After brunch at the Silver Diner, Mr Pict and I, along with my Father-In-Law, took our two youngest sons to the battlefield at Manassas. Amazingly the kids managed to sit through the 45 minute introductory film which told the story of the two battles that took place at Manassas. The stylistics were very much borrowed from Ken Burns’ Civil War documentary and the production values were certainly better than the film we watched at the Shiloh battlefield in 2002. Mr Pict was absorbed in all the military history elements, watching the tactics unfold on screen, whereas my only way of engaging in the Civil War is through the social history or the human elements so for me the key parts of the story were the poignant death of Judith Henry and the African-American driver of the gloriously named Fannie Ricketts being taken as contraband and probably sold into slavery.
We walked the battlefield according to the tour along the sites of the first battle of Manassas. It took us past the building rebuilt on the site of the Henry House and the grave of Judith Henry. The family of the elderly Mrs Henry had tried to remove her to a safer position during the battle but she ordered them to return her to her home. Caught in the crossfire, a shell crashed into the house and mortally injured the 85 year old woman.
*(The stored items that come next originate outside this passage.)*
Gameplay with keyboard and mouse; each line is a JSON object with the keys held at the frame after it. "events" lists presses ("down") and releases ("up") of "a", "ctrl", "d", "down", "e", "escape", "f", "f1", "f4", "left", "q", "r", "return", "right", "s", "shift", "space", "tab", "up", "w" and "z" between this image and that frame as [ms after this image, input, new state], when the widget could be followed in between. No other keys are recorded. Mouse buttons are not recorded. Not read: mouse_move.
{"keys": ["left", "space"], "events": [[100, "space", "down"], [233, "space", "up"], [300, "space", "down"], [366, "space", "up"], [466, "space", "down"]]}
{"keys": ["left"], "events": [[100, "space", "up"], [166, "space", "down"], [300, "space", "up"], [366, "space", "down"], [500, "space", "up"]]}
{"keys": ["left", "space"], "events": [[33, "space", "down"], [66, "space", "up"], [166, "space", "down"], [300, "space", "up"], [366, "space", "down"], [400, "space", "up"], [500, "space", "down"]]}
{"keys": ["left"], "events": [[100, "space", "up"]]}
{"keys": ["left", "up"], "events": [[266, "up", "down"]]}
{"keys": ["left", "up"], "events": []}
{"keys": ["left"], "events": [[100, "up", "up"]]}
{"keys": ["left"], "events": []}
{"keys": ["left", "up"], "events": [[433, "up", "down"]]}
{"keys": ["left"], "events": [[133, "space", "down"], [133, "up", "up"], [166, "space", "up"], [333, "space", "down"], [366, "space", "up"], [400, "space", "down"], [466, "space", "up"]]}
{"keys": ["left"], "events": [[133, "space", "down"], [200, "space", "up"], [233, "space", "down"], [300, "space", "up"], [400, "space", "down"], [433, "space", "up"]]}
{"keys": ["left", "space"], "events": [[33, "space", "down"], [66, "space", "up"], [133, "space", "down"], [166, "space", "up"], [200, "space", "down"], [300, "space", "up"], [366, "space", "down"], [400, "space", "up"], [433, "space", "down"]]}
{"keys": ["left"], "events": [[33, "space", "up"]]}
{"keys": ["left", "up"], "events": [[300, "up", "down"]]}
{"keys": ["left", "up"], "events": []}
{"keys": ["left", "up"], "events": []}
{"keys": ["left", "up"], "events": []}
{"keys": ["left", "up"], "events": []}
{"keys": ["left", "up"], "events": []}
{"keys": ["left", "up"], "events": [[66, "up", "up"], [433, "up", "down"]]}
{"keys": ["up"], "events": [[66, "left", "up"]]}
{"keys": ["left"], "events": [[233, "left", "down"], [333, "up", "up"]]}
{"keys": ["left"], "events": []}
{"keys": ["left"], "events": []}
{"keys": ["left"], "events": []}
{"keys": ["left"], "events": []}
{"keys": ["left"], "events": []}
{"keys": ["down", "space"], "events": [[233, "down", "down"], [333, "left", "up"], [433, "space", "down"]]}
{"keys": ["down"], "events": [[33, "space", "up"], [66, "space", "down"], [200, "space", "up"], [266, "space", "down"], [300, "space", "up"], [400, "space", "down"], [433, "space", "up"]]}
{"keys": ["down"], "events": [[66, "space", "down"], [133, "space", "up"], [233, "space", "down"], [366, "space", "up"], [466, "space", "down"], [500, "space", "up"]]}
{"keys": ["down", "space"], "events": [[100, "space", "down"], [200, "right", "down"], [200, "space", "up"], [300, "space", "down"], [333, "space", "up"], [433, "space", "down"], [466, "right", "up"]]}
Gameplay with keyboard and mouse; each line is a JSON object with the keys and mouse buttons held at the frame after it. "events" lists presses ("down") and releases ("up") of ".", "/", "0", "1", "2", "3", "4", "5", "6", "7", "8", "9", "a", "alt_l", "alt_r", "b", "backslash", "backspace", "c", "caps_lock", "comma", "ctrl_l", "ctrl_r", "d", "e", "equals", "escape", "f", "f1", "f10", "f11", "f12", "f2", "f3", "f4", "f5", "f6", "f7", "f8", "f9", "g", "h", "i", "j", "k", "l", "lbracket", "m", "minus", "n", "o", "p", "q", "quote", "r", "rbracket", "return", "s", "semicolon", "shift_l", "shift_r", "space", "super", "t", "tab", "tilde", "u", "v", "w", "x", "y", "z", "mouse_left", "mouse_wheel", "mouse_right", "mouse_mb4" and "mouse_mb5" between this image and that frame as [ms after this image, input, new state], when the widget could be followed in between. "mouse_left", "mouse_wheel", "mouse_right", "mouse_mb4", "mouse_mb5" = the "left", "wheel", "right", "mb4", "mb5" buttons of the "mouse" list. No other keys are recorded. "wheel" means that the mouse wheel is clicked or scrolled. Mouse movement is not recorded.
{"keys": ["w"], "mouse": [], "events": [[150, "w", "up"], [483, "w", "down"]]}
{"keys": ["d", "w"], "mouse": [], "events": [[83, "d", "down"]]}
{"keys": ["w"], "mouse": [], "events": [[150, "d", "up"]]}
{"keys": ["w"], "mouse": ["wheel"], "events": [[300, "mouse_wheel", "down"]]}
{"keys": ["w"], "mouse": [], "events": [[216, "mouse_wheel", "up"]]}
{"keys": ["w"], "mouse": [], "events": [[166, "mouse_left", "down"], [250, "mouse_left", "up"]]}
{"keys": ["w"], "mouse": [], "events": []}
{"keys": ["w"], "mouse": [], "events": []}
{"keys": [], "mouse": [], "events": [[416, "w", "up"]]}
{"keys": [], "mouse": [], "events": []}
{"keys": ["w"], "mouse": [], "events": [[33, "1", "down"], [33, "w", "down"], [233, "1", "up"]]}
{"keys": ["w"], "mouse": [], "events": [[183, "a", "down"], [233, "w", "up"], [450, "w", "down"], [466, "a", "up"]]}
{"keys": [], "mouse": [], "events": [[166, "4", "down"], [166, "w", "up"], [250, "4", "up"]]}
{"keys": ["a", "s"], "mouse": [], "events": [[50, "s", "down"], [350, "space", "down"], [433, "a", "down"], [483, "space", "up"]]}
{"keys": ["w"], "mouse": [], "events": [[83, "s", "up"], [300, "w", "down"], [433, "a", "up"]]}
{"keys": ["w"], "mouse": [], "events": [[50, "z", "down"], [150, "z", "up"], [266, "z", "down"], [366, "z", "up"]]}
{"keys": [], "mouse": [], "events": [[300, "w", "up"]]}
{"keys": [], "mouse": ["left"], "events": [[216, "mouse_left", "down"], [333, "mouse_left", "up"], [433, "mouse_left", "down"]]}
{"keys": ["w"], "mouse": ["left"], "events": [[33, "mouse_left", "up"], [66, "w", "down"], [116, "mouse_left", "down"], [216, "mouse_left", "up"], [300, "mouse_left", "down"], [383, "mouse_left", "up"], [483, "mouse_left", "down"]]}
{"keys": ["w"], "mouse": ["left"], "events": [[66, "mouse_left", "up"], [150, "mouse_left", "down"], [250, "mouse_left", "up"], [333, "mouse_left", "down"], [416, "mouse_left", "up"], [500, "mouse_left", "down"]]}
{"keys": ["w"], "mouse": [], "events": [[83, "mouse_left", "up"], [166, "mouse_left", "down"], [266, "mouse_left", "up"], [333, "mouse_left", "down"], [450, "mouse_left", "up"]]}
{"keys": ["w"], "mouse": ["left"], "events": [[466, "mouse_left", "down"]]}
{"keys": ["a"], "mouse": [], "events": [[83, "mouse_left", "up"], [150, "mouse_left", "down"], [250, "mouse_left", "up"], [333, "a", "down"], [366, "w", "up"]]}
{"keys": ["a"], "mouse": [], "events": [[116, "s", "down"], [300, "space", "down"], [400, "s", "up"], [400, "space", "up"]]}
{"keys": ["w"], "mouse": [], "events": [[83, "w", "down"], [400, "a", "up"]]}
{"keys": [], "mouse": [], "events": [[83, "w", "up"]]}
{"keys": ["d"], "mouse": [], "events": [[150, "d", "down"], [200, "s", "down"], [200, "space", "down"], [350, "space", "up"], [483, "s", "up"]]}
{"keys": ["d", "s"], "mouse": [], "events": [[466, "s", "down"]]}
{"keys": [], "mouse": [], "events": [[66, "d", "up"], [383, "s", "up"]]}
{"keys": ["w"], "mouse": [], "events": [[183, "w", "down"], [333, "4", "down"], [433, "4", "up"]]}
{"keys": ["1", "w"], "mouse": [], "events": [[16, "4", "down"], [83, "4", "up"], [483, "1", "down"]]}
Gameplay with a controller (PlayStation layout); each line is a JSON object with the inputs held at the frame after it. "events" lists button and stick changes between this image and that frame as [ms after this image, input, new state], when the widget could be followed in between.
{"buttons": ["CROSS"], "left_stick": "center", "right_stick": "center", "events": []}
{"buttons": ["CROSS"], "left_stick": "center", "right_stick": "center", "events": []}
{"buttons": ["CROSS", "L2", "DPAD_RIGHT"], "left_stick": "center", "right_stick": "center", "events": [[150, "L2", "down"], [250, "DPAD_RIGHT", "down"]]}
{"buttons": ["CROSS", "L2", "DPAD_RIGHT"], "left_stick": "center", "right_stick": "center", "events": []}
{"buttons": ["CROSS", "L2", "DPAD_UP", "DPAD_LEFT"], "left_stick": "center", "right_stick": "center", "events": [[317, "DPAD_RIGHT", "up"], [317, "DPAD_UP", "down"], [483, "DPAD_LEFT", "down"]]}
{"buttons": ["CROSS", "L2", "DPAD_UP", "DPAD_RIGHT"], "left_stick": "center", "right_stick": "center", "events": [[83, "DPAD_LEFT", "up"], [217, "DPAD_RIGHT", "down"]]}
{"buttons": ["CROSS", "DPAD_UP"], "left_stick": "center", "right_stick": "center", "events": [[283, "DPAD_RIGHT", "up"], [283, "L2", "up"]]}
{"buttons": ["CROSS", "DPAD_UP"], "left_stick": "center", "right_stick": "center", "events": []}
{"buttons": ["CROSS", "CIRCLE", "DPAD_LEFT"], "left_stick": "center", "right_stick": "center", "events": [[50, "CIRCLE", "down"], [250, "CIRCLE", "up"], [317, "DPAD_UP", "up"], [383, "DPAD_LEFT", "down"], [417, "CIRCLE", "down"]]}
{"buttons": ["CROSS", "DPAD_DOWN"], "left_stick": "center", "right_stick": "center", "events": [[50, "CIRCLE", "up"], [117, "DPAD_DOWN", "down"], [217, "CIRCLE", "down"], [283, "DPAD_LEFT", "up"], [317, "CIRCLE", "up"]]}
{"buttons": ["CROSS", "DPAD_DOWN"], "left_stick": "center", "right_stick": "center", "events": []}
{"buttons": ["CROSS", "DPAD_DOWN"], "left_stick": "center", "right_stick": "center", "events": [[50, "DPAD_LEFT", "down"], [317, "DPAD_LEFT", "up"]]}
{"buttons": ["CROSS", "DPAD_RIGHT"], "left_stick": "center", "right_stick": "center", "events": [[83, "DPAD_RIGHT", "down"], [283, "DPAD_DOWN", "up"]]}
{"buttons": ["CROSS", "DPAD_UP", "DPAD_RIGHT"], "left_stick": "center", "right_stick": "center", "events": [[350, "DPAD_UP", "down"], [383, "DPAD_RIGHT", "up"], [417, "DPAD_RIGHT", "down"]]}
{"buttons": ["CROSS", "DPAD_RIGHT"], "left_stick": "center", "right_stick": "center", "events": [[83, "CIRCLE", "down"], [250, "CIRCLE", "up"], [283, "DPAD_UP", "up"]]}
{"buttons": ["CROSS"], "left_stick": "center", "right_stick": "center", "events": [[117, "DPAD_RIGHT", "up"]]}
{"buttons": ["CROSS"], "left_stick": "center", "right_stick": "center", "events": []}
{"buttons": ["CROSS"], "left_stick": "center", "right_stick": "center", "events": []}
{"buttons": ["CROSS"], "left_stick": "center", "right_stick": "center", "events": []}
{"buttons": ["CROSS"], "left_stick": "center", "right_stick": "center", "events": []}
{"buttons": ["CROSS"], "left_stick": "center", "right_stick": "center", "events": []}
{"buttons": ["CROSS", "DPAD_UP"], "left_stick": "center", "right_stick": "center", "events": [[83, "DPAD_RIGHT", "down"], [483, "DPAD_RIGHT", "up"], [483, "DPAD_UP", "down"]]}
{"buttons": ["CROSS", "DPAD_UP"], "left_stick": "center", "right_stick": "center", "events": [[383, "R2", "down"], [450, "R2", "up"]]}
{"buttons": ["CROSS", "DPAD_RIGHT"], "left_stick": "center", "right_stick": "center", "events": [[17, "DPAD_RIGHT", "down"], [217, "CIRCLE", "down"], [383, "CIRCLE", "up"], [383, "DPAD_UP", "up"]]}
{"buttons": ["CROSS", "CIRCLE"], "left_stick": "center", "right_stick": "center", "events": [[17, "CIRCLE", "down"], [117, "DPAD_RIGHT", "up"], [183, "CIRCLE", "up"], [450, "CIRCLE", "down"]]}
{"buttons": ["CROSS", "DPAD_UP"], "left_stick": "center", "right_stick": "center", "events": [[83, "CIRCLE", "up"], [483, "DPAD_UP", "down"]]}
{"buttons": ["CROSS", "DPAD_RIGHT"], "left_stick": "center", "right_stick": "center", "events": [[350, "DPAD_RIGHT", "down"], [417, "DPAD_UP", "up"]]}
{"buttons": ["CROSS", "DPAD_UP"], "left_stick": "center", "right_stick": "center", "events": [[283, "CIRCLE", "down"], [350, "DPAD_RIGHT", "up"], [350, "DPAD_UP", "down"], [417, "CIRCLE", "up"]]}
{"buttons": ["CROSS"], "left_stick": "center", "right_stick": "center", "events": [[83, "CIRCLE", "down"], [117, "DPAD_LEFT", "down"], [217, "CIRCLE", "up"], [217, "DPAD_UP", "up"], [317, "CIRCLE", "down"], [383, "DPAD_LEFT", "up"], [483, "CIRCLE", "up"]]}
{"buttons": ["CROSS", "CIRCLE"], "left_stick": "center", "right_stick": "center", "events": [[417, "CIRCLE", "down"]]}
There were cannon scattered across the field to mark the positions of artillery during the battle. We saw the foundations of the Robinson house which had somehow managed to survive both battles unscathed. Manassas was where Stonewall Jackson earned that sobriquet. The nickname was coined by Barnard Bee whose place of death is marked by a commemorative stone on the battlefield. Adjacent to it is a modern statue of Stonewall Jackson on horseback. The statue is comical in its absurdity as it is of a muscular horse and a disconcertingly curvaceous Jackson who is sitting astride the body-building beast in what my 7 year old astutely described as a “Superman pose”. He is now obsessed with Stonewall Jackson.
Mr Pict enjoyed being a Civil War nerd in the shop with all the old male docents who are Civil War buffs. We bought a National Parks passport for the kids to get stamped as we travel around the US and received the first two stamps at the main visitor centre. We knew we could not pick up the stamp at the Stone House as it is only open at weekends but we then trekked to Brawner’s Farm to get another stamp only to find it too was closed. Despite their tender ages, our two small Picts really got absorbed in the Civil War while wandering around the battlefield. My husband may have found his acolyte in our 7 year old who has decided he is Daddy’s “Battlefield Buddy”.